Or, ces conditions étaient qu'il se mît à table et déjeunât; ce qu'il fit, du reste, d'excellente grâce.

Maintenant, chers lecteurs, c'est à vous de m'acquitter avec ce brave homme.

Si jamais vous allez à Marseille, et qu'à Marseille il vous prenne fantaisie de faire une promenade sur l'eau, demandez le batelier de _la Ville-de-Paris;_ ne lui dites pas que vous me connaissez, pour Dieu! il ne vous laisserait pas payer.

Demandez-lui seulement si l'anecdote est vraie.

Je n'avais pas vu Marseille depuis 1842.

Or, depuis 1842, Marseille, grâce à nos colonies d'Afrique, grâce au commerce, qui chaque jour devient plus actif avec le Levant; grâce au port de la Joliette, grâce au quai Mirès, dont on peut rire à Paris, mais qu'il faut admirer à Marseille,-Marseille compte cinquante ou soixante mille habitants de plus, sans compter que la population flottante a doublé. Il est vrai qu'au contraire de la fille du Phocéen Protis, qui engraisse, profite et fleurit, la fille de Sextius Calvinus, la pauvre Aix maigrit, pâlit, s'étiole.

Le chemin de fer qui, à la suite du beau discours de Lamartine, a passé à Arles au lieu de passer à Aix, a achevé de tuer la pauvre ville poitrinaire; Aix, qui avait autrefois vingt-quatre mille habitants, n'en a pas quinze mille à cette heure.

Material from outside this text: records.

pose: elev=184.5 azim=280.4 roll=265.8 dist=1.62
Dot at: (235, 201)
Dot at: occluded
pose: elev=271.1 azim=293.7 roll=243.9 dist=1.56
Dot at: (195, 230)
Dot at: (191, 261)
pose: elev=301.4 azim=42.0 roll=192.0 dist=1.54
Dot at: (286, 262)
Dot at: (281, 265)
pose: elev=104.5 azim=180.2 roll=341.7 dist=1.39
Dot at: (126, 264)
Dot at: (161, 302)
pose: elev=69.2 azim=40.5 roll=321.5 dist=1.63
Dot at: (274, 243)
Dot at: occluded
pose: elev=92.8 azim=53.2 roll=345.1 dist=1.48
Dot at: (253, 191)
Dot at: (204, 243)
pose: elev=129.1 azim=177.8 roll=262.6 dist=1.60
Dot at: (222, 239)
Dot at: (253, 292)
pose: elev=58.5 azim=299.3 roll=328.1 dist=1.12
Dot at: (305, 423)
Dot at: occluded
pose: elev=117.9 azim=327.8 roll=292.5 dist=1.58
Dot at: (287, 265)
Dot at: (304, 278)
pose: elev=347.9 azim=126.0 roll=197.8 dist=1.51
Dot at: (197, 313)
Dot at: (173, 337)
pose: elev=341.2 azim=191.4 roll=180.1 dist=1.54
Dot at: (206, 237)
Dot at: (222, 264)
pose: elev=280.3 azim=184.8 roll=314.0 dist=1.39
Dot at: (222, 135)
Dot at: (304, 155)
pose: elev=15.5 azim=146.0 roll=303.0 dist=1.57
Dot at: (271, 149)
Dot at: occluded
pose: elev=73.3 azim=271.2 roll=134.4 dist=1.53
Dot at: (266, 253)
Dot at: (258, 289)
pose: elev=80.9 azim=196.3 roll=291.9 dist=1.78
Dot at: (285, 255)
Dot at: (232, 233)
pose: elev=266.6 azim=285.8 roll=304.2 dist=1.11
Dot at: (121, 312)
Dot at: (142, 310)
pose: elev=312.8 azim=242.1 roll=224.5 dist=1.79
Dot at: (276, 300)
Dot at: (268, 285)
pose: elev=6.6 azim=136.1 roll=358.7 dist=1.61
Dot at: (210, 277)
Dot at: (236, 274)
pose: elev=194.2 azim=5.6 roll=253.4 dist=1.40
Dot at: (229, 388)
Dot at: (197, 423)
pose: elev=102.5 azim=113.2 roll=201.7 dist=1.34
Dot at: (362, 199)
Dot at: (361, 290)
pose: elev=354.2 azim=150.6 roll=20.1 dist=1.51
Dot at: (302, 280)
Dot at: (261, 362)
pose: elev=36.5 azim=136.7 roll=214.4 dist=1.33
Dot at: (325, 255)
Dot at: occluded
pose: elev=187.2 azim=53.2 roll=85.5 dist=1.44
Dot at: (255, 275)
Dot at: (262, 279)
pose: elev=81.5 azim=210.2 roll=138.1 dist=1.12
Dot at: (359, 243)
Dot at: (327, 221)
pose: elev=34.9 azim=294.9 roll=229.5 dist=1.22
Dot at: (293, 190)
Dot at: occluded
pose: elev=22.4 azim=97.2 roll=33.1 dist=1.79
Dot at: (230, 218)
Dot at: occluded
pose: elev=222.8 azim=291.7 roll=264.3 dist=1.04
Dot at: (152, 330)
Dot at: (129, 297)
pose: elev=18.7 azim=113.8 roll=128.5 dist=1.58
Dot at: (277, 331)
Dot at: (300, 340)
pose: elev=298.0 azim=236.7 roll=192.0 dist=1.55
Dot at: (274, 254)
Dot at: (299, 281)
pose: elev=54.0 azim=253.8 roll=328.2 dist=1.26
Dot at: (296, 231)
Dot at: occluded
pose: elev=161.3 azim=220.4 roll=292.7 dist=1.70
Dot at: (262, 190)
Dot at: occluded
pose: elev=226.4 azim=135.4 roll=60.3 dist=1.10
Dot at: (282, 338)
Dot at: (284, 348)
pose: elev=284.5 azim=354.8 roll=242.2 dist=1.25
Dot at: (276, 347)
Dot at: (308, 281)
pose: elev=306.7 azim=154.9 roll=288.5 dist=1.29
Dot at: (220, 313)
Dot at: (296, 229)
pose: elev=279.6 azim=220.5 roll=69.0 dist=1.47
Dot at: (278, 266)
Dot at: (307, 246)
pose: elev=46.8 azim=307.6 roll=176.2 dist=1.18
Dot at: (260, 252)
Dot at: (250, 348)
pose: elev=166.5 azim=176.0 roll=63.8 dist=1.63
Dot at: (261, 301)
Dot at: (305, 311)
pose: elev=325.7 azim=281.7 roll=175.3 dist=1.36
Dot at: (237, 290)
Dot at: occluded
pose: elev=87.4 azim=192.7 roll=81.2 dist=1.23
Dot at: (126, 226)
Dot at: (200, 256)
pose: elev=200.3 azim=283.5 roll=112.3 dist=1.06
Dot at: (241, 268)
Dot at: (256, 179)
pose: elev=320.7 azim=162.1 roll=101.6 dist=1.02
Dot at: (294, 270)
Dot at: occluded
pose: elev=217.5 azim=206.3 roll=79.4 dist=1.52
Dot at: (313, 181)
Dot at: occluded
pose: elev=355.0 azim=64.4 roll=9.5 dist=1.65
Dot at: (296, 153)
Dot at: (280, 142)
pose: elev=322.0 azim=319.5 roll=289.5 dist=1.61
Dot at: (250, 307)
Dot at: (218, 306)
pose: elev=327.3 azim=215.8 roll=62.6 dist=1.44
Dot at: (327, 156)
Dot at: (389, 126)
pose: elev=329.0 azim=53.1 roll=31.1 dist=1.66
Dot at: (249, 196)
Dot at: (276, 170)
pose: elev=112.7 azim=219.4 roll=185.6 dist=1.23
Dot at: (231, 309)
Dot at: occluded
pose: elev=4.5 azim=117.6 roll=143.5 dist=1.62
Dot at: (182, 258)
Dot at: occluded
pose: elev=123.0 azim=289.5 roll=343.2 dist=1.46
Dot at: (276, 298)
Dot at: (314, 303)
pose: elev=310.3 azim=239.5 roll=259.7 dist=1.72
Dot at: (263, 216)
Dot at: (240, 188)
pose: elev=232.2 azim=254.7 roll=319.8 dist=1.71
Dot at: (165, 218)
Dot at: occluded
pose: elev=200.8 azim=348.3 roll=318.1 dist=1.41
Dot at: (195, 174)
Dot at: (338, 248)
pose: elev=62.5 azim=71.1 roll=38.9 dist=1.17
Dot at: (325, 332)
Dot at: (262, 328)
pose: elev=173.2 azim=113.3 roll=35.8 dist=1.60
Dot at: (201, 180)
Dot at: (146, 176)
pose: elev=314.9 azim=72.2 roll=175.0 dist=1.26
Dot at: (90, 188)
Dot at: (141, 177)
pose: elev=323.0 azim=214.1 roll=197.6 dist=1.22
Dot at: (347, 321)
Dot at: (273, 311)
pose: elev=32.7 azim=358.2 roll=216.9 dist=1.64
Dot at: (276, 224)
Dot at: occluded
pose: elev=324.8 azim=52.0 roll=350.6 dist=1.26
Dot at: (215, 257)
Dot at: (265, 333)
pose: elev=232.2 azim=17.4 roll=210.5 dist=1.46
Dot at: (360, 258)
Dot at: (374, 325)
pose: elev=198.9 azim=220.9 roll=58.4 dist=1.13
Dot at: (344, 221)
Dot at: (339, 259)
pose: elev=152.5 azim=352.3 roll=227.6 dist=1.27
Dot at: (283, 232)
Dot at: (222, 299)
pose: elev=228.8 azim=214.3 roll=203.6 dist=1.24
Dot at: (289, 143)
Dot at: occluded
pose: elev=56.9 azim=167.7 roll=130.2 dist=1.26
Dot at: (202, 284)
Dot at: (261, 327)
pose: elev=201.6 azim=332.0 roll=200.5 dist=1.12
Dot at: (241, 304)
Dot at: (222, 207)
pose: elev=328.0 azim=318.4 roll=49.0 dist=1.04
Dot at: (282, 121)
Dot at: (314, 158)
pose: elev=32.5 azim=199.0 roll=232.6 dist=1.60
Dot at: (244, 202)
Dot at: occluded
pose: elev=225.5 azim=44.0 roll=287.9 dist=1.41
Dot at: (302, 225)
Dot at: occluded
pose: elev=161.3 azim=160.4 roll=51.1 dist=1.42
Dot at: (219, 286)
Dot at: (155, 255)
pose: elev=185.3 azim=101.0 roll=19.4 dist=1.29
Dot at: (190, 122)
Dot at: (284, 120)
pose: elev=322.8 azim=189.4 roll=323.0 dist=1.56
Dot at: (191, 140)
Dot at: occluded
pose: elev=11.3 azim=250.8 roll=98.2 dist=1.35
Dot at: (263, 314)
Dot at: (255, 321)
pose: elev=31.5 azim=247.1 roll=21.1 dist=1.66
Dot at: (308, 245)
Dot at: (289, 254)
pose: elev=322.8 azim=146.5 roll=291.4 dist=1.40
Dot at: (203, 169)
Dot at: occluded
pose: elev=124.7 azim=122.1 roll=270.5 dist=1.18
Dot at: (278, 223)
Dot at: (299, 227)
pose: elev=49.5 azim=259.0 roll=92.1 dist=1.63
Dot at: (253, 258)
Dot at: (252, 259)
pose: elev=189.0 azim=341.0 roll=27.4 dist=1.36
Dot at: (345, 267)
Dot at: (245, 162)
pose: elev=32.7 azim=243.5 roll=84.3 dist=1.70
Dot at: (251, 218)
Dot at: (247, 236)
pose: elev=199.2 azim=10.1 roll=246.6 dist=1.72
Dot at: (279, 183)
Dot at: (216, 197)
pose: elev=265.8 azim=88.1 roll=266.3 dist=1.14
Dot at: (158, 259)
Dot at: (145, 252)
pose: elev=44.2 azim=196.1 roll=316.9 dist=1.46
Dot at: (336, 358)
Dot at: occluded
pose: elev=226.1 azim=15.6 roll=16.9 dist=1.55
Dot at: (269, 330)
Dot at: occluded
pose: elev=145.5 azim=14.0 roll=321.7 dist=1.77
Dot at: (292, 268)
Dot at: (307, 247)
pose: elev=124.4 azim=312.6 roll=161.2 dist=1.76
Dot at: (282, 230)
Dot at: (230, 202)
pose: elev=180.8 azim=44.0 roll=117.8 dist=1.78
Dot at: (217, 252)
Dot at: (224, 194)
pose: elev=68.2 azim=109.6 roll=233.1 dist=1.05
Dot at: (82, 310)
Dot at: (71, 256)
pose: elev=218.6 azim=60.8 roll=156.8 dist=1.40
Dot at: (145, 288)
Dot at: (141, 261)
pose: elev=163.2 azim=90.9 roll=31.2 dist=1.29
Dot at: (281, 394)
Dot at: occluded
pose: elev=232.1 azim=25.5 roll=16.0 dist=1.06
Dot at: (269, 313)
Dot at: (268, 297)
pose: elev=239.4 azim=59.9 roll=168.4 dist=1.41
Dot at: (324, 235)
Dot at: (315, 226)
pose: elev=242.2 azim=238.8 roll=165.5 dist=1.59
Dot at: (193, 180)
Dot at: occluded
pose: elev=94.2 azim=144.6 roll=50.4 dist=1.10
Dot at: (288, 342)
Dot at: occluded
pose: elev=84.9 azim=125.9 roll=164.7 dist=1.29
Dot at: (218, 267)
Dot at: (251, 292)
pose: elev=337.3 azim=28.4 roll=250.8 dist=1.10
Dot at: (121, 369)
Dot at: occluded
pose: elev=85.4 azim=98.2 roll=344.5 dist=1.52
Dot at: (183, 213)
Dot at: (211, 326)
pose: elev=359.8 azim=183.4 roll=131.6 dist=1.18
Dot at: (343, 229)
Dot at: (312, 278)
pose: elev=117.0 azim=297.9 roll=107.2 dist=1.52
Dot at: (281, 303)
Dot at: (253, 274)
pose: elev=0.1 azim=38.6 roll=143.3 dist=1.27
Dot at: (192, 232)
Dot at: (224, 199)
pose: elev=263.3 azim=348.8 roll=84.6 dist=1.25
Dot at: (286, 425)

Aussi Berteau, qui est aujourd'hui secrétaire, non plus du préfet, mais de la chambre de commerce, ce qui lui vaut dix-huit mille francs au lieu de cent louis, avait-il fait une proposition au conseil municipal de Marseille.

C'était d'acheter Aix.

Il avait calculé que c'était une affaire de cinq à six millions: on achetait toutes les maisons d'Aix; on les rasait, on passait la charrue sur leur emplacement, et on y plantait des oliviers.

Les Aixois, sans feu ni lieu, étaient obligés de venir à Marseille.

Bonne affaire pour les propriétaires auxquels tombait du ciel un surcroît de quatorze mille locataires avec de l'argent tout frais en poche. En outre, la cour royale, l'académie, l'université, les archives, suivaient naturellement les habitants.

Marseille héritait de tout cela; cela valait bien six millions, et il n'y avait rien d'énorme à faire une pareille proposition à une ville qui vient de dépenser quarante millions pour emprunter un filet d'eau à la Durance.

La municipalité refusa.

Les esprits sensés en sont encore à se demander pourquoi.

Berteau pense que c'est son affaire de 1831-vous savez, la fameuse affaire de la couronne de laurier et de la perruque-qui lui a fait du tort.

Il pourrait bien avoir raison: rien n'est rancunier comme un classique.

Il y a tel académicien qui ne peut pas encore pardonner au public du Théâtre-Français le succès de Henri III et la chute d'Arbogaste.

À propos, on dit qu'il est question de le reprendre.-Oh! soyez tranquilles! Arbogaste,-pas Henri III.

HEURES DE PRISON

Un livre me tombe sous la main, qui réveille en moi de vieux souvenirs, un livre comme ceux de Pélisson, de Latude, du baron de Trenck, de Silvio Pellico et d'Andriane.

Celle qui l'a écrit n'est plus qu'un cadavre froid et insensible; le coeur qui a battu sous tant de douloureuses impressions s'est arrêté; l'âme qui a jeté de si lamentables cris est remontée au ciel.

Marie Capelle était-elle coupable ou non? Ceci est maintenant une affaire entre ses juges et Dieu. Elle disait obstinément, éternellement: _Non!_ La loi a dit une seule fois: _Oui,_ et cette seule affirmation l'a emporté sur toutes ses dénégations.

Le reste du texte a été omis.